There is considerable doubt about the year of Irenaeus’ birth; estimates vary from 97 to 160. According to tradition, he learned the Christian faith in Ephesus at the feet of Polycarp, who in turn had known John the Evangelist. Some years before 177, probably while Irenaeus was still a teenager, he carried the tradition of Christianity to Lyons in southern France.

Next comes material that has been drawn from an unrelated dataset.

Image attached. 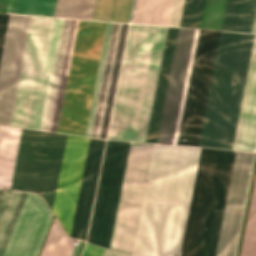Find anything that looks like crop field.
Wrapping results in <instances>:
<instances>
[{"instance_id":"bd1437ed","label":"crop field","mask_w":256,"mask_h":256,"mask_svg":"<svg viewBox=\"0 0 256 256\" xmlns=\"http://www.w3.org/2000/svg\"><path fill=\"white\" fill-rule=\"evenodd\" d=\"M80 246L76 245L75 249H74V252L72 254V256H76L77 252H78V249H79Z\"/></svg>"},{"instance_id":"d3111659","label":"crop field","mask_w":256,"mask_h":256,"mask_svg":"<svg viewBox=\"0 0 256 256\" xmlns=\"http://www.w3.org/2000/svg\"><path fill=\"white\" fill-rule=\"evenodd\" d=\"M12 0H0V12L9 13Z\"/></svg>"},{"instance_id":"ac0d7876","label":"crop field","mask_w":256,"mask_h":256,"mask_svg":"<svg viewBox=\"0 0 256 256\" xmlns=\"http://www.w3.org/2000/svg\"><path fill=\"white\" fill-rule=\"evenodd\" d=\"M200 150L154 144L133 255L180 256Z\"/></svg>"},{"instance_id":"bc2a9ffb","label":"crop field","mask_w":256,"mask_h":256,"mask_svg":"<svg viewBox=\"0 0 256 256\" xmlns=\"http://www.w3.org/2000/svg\"><path fill=\"white\" fill-rule=\"evenodd\" d=\"M27 192L0 188V256Z\"/></svg>"},{"instance_id":"00972430","label":"crop field","mask_w":256,"mask_h":256,"mask_svg":"<svg viewBox=\"0 0 256 256\" xmlns=\"http://www.w3.org/2000/svg\"><path fill=\"white\" fill-rule=\"evenodd\" d=\"M77 240L68 238L54 220L40 256H71Z\"/></svg>"},{"instance_id":"4a817a6b","label":"crop field","mask_w":256,"mask_h":256,"mask_svg":"<svg viewBox=\"0 0 256 256\" xmlns=\"http://www.w3.org/2000/svg\"><path fill=\"white\" fill-rule=\"evenodd\" d=\"M255 10L256 0H227L221 30L251 32ZM252 32L256 33V15Z\"/></svg>"},{"instance_id":"cbeb9de0","label":"crop field","mask_w":256,"mask_h":256,"mask_svg":"<svg viewBox=\"0 0 256 256\" xmlns=\"http://www.w3.org/2000/svg\"><path fill=\"white\" fill-rule=\"evenodd\" d=\"M52 217L43 200L28 192L2 256H37Z\"/></svg>"},{"instance_id":"730fd06b","label":"crop field","mask_w":256,"mask_h":256,"mask_svg":"<svg viewBox=\"0 0 256 256\" xmlns=\"http://www.w3.org/2000/svg\"><path fill=\"white\" fill-rule=\"evenodd\" d=\"M56 0H13L10 13L53 16Z\"/></svg>"},{"instance_id":"412701ff","label":"crop field","mask_w":256,"mask_h":256,"mask_svg":"<svg viewBox=\"0 0 256 256\" xmlns=\"http://www.w3.org/2000/svg\"><path fill=\"white\" fill-rule=\"evenodd\" d=\"M199 30L180 28L157 143L176 145ZM220 32L200 30L177 145L197 146Z\"/></svg>"},{"instance_id":"214f88e0","label":"crop field","mask_w":256,"mask_h":256,"mask_svg":"<svg viewBox=\"0 0 256 256\" xmlns=\"http://www.w3.org/2000/svg\"><path fill=\"white\" fill-rule=\"evenodd\" d=\"M21 129L0 126V186H10Z\"/></svg>"},{"instance_id":"eef30255","label":"crop field","mask_w":256,"mask_h":256,"mask_svg":"<svg viewBox=\"0 0 256 256\" xmlns=\"http://www.w3.org/2000/svg\"><path fill=\"white\" fill-rule=\"evenodd\" d=\"M226 0H207L201 28L220 30Z\"/></svg>"},{"instance_id":"3316defc","label":"crop field","mask_w":256,"mask_h":256,"mask_svg":"<svg viewBox=\"0 0 256 256\" xmlns=\"http://www.w3.org/2000/svg\"><path fill=\"white\" fill-rule=\"evenodd\" d=\"M54 20L31 18L10 126L33 127Z\"/></svg>"},{"instance_id":"750c4746","label":"crop field","mask_w":256,"mask_h":256,"mask_svg":"<svg viewBox=\"0 0 256 256\" xmlns=\"http://www.w3.org/2000/svg\"><path fill=\"white\" fill-rule=\"evenodd\" d=\"M103 256H130V255H125V254H121V253H116L113 252L111 250H105L104 255Z\"/></svg>"},{"instance_id":"34b2d1b8","label":"crop field","mask_w":256,"mask_h":256,"mask_svg":"<svg viewBox=\"0 0 256 256\" xmlns=\"http://www.w3.org/2000/svg\"><path fill=\"white\" fill-rule=\"evenodd\" d=\"M130 143L108 141L87 241L110 246ZM153 144L131 143L111 249L132 252Z\"/></svg>"},{"instance_id":"28ad6ade","label":"crop field","mask_w":256,"mask_h":256,"mask_svg":"<svg viewBox=\"0 0 256 256\" xmlns=\"http://www.w3.org/2000/svg\"><path fill=\"white\" fill-rule=\"evenodd\" d=\"M112 25L113 23H108L107 25L97 80L95 84V89H94V94H93V99H92V104H91V109H90V114H89L86 134H85V136H88V137H90L91 135V130L93 125ZM127 26L128 24H122V23H114L113 25V30H112V35H111V40H110V45H109V50H108V55H107V60H106V65H105V70H104V75H103V80H102V85H101V90H100V95H99L91 137H97V138H103V139H105L106 137Z\"/></svg>"},{"instance_id":"5142ce71","label":"crop field","mask_w":256,"mask_h":256,"mask_svg":"<svg viewBox=\"0 0 256 256\" xmlns=\"http://www.w3.org/2000/svg\"><path fill=\"white\" fill-rule=\"evenodd\" d=\"M216 152L201 150L181 256H196Z\"/></svg>"},{"instance_id":"dafd665d","label":"crop field","mask_w":256,"mask_h":256,"mask_svg":"<svg viewBox=\"0 0 256 256\" xmlns=\"http://www.w3.org/2000/svg\"><path fill=\"white\" fill-rule=\"evenodd\" d=\"M206 0H173L168 26L200 28Z\"/></svg>"},{"instance_id":"5a996713","label":"crop field","mask_w":256,"mask_h":256,"mask_svg":"<svg viewBox=\"0 0 256 256\" xmlns=\"http://www.w3.org/2000/svg\"><path fill=\"white\" fill-rule=\"evenodd\" d=\"M77 22L55 20L33 129L56 132Z\"/></svg>"},{"instance_id":"733c2abd","label":"crop field","mask_w":256,"mask_h":256,"mask_svg":"<svg viewBox=\"0 0 256 256\" xmlns=\"http://www.w3.org/2000/svg\"><path fill=\"white\" fill-rule=\"evenodd\" d=\"M179 28L168 27L145 142L156 143Z\"/></svg>"},{"instance_id":"f4fd0767","label":"crop field","mask_w":256,"mask_h":256,"mask_svg":"<svg viewBox=\"0 0 256 256\" xmlns=\"http://www.w3.org/2000/svg\"><path fill=\"white\" fill-rule=\"evenodd\" d=\"M166 29L131 24L108 139L144 142Z\"/></svg>"},{"instance_id":"e52e79f7","label":"crop field","mask_w":256,"mask_h":256,"mask_svg":"<svg viewBox=\"0 0 256 256\" xmlns=\"http://www.w3.org/2000/svg\"><path fill=\"white\" fill-rule=\"evenodd\" d=\"M106 25L78 22L57 132L84 136Z\"/></svg>"},{"instance_id":"d8731c3e","label":"crop field","mask_w":256,"mask_h":256,"mask_svg":"<svg viewBox=\"0 0 256 256\" xmlns=\"http://www.w3.org/2000/svg\"><path fill=\"white\" fill-rule=\"evenodd\" d=\"M65 137L22 129L10 188L37 192L52 208Z\"/></svg>"},{"instance_id":"92a150f3","label":"crop field","mask_w":256,"mask_h":256,"mask_svg":"<svg viewBox=\"0 0 256 256\" xmlns=\"http://www.w3.org/2000/svg\"><path fill=\"white\" fill-rule=\"evenodd\" d=\"M172 0H136L131 23L167 26Z\"/></svg>"},{"instance_id":"dd49c442","label":"crop field","mask_w":256,"mask_h":256,"mask_svg":"<svg viewBox=\"0 0 256 256\" xmlns=\"http://www.w3.org/2000/svg\"><path fill=\"white\" fill-rule=\"evenodd\" d=\"M254 153L218 150L197 256H234Z\"/></svg>"},{"instance_id":"22f410ed","label":"crop field","mask_w":256,"mask_h":256,"mask_svg":"<svg viewBox=\"0 0 256 256\" xmlns=\"http://www.w3.org/2000/svg\"><path fill=\"white\" fill-rule=\"evenodd\" d=\"M31 16L10 15L0 62V125L10 114Z\"/></svg>"},{"instance_id":"4177f3b9","label":"crop field","mask_w":256,"mask_h":256,"mask_svg":"<svg viewBox=\"0 0 256 256\" xmlns=\"http://www.w3.org/2000/svg\"><path fill=\"white\" fill-rule=\"evenodd\" d=\"M240 256H256V180Z\"/></svg>"},{"instance_id":"d1516ede","label":"crop field","mask_w":256,"mask_h":256,"mask_svg":"<svg viewBox=\"0 0 256 256\" xmlns=\"http://www.w3.org/2000/svg\"><path fill=\"white\" fill-rule=\"evenodd\" d=\"M89 138L67 135L52 211L70 235Z\"/></svg>"},{"instance_id":"ae1a2a85","label":"crop field","mask_w":256,"mask_h":256,"mask_svg":"<svg viewBox=\"0 0 256 256\" xmlns=\"http://www.w3.org/2000/svg\"><path fill=\"white\" fill-rule=\"evenodd\" d=\"M9 15L0 14V57Z\"/></svg>"},{"instance_id":"a9b5d70f","label":"crop field","mask_w":256,"mask_h":256,"mask_svg":"<svg viewBox=\"0 0 256 256\" xmlns=\"http://www.w3.org/2000/svg\"><path fill=\"white\" fill-rule=\"evenodd\" d=\"M95 0H58L54 16L91 19Z\"/></svg>"},{"instance_id":"d9b57169","label":"crop field","mask_w":256,"mask_h":256,"mask_svg":"<svg viewBox=\"0 0 256 256\" xmlns=\"http://www.w3.org/2000/svg\"><path fill=\"white\" fill-rule=\"evenodd\" d=\"M105 141L90 138L73 223V238H86Z\"/></svg>"},{"instance_id":"8a807250","label":"crop field","mask_w":256,"mask_h":256,"mask_svg":"<svg viewBox=\"0 0 256 256\" xmlns=\"http://www.w3.org/2000/svg\"><path fill=\"white\" fill-rule=\"evenodd\" d=\"M255 35L221 32L199 144L232 149ZM256 144V37L233 149Z\"/></svg>"}]
</instances>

The year 177 brought hardship to the mission in Gaul. Persecution brokeout, and theological divisions within the fledgling Christian community threatened to engulf the church. Irenaeus, by now a priest, was sent to Rome to mediate the dispute regarding Montanism, which the Bishop of Rome, Eleutherus, seemed to embrace. While Irenaeus was on this mission, the aged Bishop of Lyons, Pothinus, died in prison during a local persecution. When Irenaeus returned to Lyons, he was elected bishop to succeed Pothinus.
Irenaeus’ enduring fame rests mainly on a large treatise, entitled The Refutation and Overthrow of Gnosis, Falsely So-Called, usually shortened to Against Heresies. In it, Irenaeus describes the major Gnostic systems, thoroughly, clearly, and often with biting humor. It is one of our chief sources of knowledge about Gnosticism. He also makes a case for orthodox Christianity which has become a classic, resting heavily on Scripture and on the continuity between the teaching of the Apostles and the teaching of bishops, generation after generation. Against the Gnostics, who despised the flesh and exalted the spirit, he stressed two doctrines: that of creation being good, and that of the resurrection of the body. He famous wrote that “the glory of God is a human being fully alive, and full human life consists in the vision of God.”
A late and uncertain tradition claims that he suffered martyrdom around the year 202.